On to Fr Groeschel.  This story has generated enough print that one more story from me is hardly necessary, but I do have one point to stress.  The observations Fr Groeschel made to the National Catholic Register are the exact observations he has consistently made since the abuse crisis exploded in 2002.  In stories which report on his therapeutic work with offending priests he gave some of them the exact same excuses that Richard Fitzgibbons gave Shawn Ratigan:  depression and alcoholism.  These priests were victims of other issues rather than being pedophiles or abusers.  Groeschel most certainly blamed at least one victim for colluding in their abuse.  Groeschel also advocated the same line as Bill Donohue that the press was 98% wrong and pushing the abuse story out of anti Catholic animus.  
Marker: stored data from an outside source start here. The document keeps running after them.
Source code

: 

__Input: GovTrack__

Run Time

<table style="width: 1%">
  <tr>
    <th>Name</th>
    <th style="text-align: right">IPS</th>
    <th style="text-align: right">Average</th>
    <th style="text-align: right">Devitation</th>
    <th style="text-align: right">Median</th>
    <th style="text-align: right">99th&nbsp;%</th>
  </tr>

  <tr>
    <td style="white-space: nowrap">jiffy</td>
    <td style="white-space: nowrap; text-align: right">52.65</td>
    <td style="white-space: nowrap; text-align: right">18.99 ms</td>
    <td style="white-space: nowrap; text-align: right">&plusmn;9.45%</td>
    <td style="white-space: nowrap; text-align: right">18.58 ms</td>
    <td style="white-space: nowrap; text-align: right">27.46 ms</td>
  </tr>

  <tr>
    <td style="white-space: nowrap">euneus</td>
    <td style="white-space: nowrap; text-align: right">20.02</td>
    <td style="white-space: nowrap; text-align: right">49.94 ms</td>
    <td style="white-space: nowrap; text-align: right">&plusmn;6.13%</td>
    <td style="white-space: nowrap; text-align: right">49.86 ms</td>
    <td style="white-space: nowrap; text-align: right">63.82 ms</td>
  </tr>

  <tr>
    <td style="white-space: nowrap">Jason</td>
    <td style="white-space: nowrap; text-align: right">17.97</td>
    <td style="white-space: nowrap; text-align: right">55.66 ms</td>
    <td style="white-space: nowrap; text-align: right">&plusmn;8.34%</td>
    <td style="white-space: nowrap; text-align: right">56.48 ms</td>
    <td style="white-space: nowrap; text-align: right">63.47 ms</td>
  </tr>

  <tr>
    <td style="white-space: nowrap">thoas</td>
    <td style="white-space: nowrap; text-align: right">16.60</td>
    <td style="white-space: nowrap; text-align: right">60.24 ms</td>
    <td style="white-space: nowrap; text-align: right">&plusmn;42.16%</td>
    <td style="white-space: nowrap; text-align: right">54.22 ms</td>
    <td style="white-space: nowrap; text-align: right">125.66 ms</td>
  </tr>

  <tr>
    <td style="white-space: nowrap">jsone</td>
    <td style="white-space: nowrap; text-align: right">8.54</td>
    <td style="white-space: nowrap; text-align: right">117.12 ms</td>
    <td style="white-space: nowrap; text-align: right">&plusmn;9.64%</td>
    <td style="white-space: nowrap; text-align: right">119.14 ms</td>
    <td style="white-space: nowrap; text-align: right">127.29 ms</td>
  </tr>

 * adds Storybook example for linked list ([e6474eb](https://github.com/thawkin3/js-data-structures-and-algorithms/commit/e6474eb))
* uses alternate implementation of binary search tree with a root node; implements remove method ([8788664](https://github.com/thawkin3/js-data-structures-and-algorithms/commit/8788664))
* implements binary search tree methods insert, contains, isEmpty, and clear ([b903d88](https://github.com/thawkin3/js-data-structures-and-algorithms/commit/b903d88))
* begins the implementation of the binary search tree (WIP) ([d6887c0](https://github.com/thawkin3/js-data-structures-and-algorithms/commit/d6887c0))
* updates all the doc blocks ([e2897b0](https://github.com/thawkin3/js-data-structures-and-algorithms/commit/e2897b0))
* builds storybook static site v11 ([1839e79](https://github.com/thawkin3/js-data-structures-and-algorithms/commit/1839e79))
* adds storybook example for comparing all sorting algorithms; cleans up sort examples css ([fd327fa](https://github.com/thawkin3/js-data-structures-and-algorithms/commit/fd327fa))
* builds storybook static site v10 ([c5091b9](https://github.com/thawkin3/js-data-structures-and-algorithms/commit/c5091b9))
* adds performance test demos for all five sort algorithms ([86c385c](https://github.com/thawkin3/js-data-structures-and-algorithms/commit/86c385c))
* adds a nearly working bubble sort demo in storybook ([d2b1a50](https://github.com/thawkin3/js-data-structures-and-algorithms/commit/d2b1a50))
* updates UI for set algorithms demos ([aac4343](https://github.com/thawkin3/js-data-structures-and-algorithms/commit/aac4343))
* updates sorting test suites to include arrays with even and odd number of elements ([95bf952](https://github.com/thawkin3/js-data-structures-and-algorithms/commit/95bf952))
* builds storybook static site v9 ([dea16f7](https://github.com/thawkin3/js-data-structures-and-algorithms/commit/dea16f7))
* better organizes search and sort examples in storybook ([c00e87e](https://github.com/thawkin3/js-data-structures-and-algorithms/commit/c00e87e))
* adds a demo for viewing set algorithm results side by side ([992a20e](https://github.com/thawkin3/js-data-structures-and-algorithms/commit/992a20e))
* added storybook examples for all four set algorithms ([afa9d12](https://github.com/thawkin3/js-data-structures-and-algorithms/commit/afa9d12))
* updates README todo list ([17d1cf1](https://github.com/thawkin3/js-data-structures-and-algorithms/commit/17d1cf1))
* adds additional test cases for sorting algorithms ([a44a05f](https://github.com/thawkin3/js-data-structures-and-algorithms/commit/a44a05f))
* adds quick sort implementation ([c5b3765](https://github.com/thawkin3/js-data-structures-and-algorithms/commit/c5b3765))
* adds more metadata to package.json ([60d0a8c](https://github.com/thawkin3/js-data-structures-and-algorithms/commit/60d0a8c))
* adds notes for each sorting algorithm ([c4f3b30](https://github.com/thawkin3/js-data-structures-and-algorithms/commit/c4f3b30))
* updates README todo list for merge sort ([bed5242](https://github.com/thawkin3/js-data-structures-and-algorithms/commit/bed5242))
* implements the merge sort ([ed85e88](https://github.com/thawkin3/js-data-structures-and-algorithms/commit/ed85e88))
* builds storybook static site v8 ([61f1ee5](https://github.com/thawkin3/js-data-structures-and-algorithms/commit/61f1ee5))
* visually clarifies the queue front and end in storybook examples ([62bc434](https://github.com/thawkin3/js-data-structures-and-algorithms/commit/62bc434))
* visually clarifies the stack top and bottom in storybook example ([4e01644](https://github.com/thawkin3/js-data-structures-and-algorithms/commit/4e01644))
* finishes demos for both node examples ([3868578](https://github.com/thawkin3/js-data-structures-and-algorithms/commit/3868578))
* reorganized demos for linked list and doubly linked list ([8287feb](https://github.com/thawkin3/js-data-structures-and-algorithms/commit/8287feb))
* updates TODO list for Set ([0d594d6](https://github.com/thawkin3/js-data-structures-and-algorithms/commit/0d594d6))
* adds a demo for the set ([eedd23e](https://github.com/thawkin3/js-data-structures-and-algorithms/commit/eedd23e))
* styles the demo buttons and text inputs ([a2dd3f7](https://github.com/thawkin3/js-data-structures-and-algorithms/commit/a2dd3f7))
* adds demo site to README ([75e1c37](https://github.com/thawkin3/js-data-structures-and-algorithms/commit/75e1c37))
The connection between Bishop Finn and Fr Groeschel is the same connection they have with many other self described orthodox priests, bishops, and cardinals.  The reputation of the Church and the preservation of their own offices comes first, and these two self identifying marks are so closely intertwined, these men can't separate one from the other.  In other words, a media expose on the Church becomes a personal attack on Fr Groeschel, and a media expose of Bishop Finn is twisted into an attack on the Church.  In addition both of these men share the same lay enablers-- Tom Monaghan and Bill Donohue--who have taken on the crusade to see that this same confusion also exists in the minds of orthodox laity. 

Unfortunately all this accomplishes is to keep the Church from moving forward, victims from healing, and pretty much assures the same abuses and cover ups will continue.  After 10+ years of relentless exposure there is one big difference.  Neither the Bishop Finn's of the Catholic world, nor the Fr Groeschel's of the Catholic world get a free pass from laity or secular authorities.  They are finally accountable to forces outside their own egos.